Supplemental Material for Hamlin et al., 2019
datasetposted on 20.09.2019 by Jennafer Hamlin, Guilherme Dias, Casey Bergman, Douda Bensasson
Datasets usually provide raw data for analysis. This raw data often comes in spreadsheet form, but can be any collection of data, on which analysis can be performed.

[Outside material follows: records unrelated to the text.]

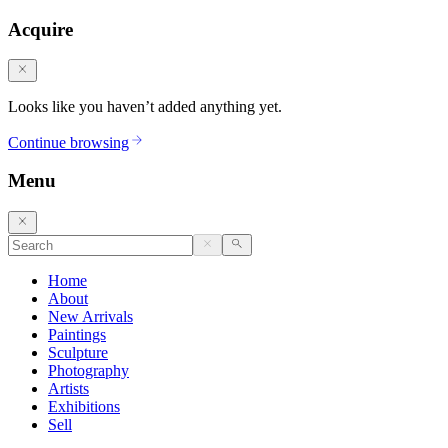
Acquire
Looks like you haven’t added anything yet.
Continue browsing
Menu
Home
About
New Arrivals
Paintings
Sculpture
Photography
Artists
Exhibitions
Sell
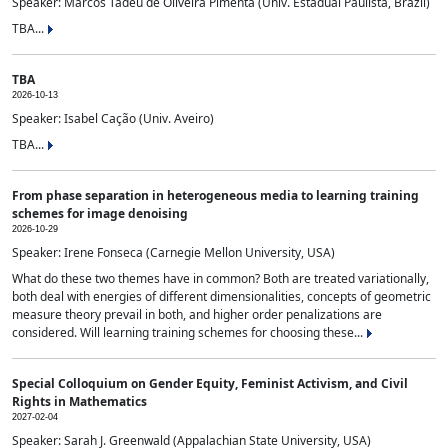
Speaker: Marcos Tadeu de Oliveira Pimenta (Univ. Estadual Paulista, Brazil)
TBA...
TBA
2026-10-13
Speaker: Isabel Cação (Univ. Aveiro)
TBA...
From phase separation in heterogeneous media to learning training
schemes for image denoising
2026-10-29
Speaker: Irene Fonseca (Carnegie Mellon University, USA)
What do these two themes have in common? Both are treated variationally,
both deal with energies of different dimensionalities, concepts of geometric
measure theory prevail in both, and higher order penalizations are
considered. Will learning training schemes for choosing these...
Special Colloquium on Gender Equity, Feminist Activism, and Civil
Rights in Mathematics
2027-02-04
Speaker: Sarah J. Greenwald (Appalachian State University, USA)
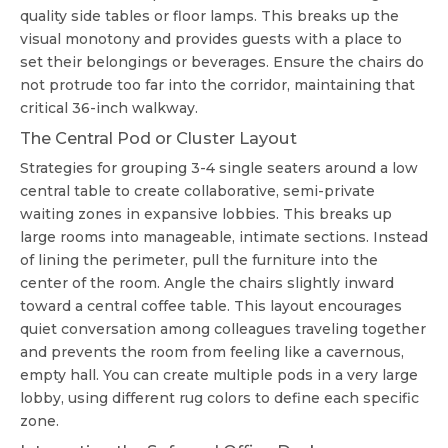
quality side tables or floor lamps. This breaks up the
visual monotony and provides guests with a place to
set their belongings or beverages. Ensure the chairs do
not protrude too far into the corridor, maintaining that
critical 36-inch walkway.
The Central Pod or Cluster Layout
Strategies for grouping 3-4 single seaters around a low
central table to create collaborative, semi-private
waiting zones in expansive lobbies. This breaks up
large rooms into manageable, intimate sections. Instead
of lining the perimeter, pull the furniture into the
center of the room. Angle the chairs slightly inward
toward a central coffee table. This layout encourages
quiet conversation among colleagues traveling together
and prevents the room from feeling like a cavernous,
empty hall. You can create multiple pods in a very large
lobby, using different rug colors to define each specific
zone.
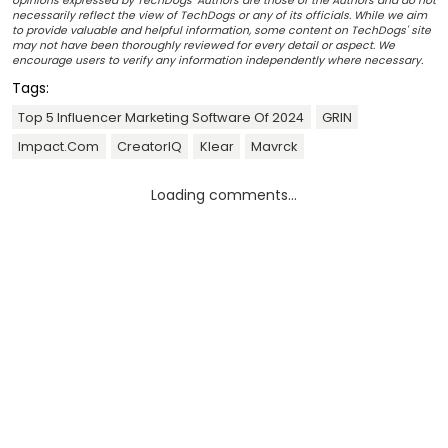
opinions expressed by TechDogs' Authors are those of the Authors and do not
necessarily reflect the view of TechDogs or any of its officials. While we aim
to provide valuable and helpful information, some content on TechDogs' site
may not have been thoroughly reviewed for every detail or aspect. We
encourage users to verify any information independently where necessary.
Tags:
Top 5 Influencer Marketing Software Of 2024
GRIN
Impact.com
CreatorIQ
Klear
Mavrck
Loading comments...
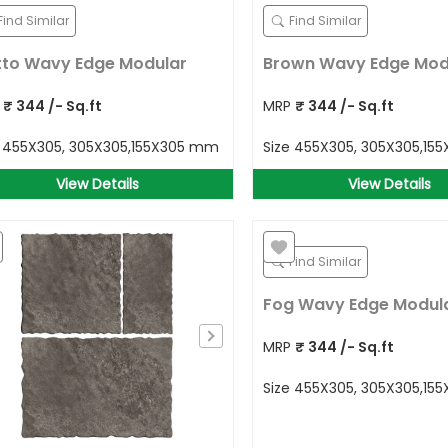
Find Similar
Find Similar
to Wavy Edge Modular
Brown Wavy Edge Mod
P
₹
344
/- Sq.ft
MRP
₹
344
/- Sq.ft
e
455X305, 305X305,155X305 mm
Size
455X305, 305X305,15
View Details
View Details
Find Similar
Fog Wavy Edge Modul
MRP
₹
344
/- Sq.ft
Size
455X305, 305X305,15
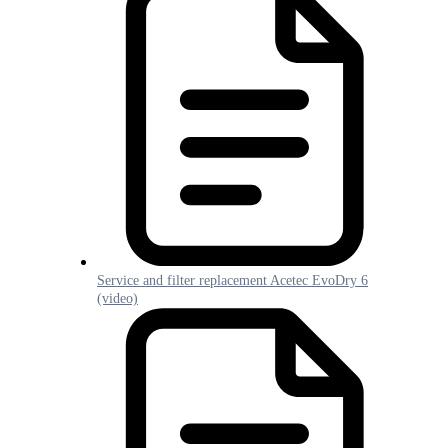
Service and filter replacement Acetec EvoDry 6
(video)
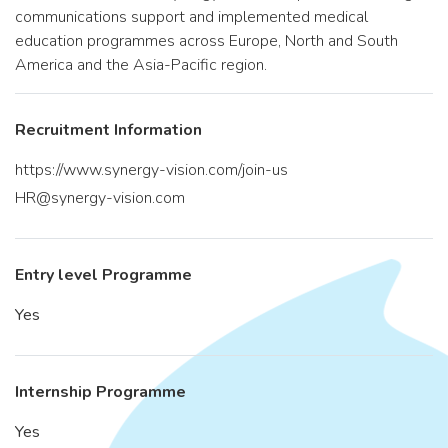
communications support and implemented medical
education programmes across Europe, North and South
America and the Asia-Pacific region.
Recruitment Information
https://www.synergy-vision.com/join-us
HR@synergy-vision.com
Entry level Programme
Yes
Internship Programme
Yes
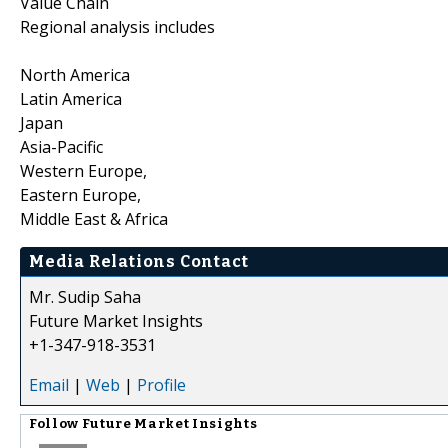
Value Chain
Regional analysis includes
North America
Latin America
Japan
Asia-Pacific
Western Europe,
Eastern Europe,
Middle East & Africa
Media Relations Contact
Mr. Sudip Saha
Future Market Insights
+1-347-918-3531
Email
|
Web
|
Profile
Follow
Future Market Insights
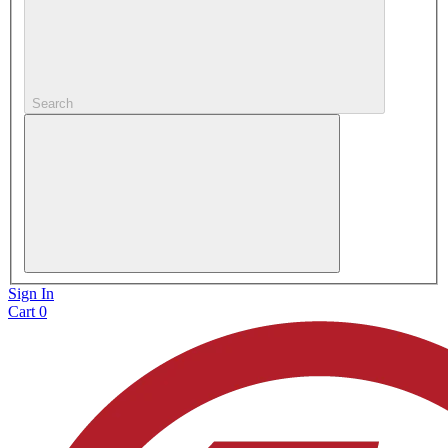
Search
Sign In
Cart
0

Data associated with Hamlin et al. Raw PacBio reads for the three Candida strains are available at the NCBI short-read archive (SRA) under BioProject PRJNA533645. The phased diploid assemblies for the three oak strains are associated with the overall BioProject PRJNA543321. Individual GenBank accession numbers for primary contigs and haplotigs, respectively, for each strain are as follows: NCYC 4144: GCA_005890765.1 and GCA_005890695.1; NCYC 4145: GCA_005890775.1 and GCA_005890685.1; NCYC 4146: GCA_005890745.1 and GCA_005890705.1. Coordinates of haplotigs relative to their respective primary assembly are available in Files S10, S11, and S12. Annotations of positions of centromeres, telomeric repeats, confirmed LOH regions, assembly gaps, uncertain regions with unexpectedly low heterozygosity, and regions that were not polished by FALCON-Unzip are available for primary assemblies in Files S1, S2, and S3. Annotations of unpolished regions for alternative haplotig assemblies are provided in Files S4, S5 and S6. A full description of software version numbers for phased assembly is provided in File S7 and the configuration files used to run FALCON and FALCON-Unzip are provided in Files S8 and S9.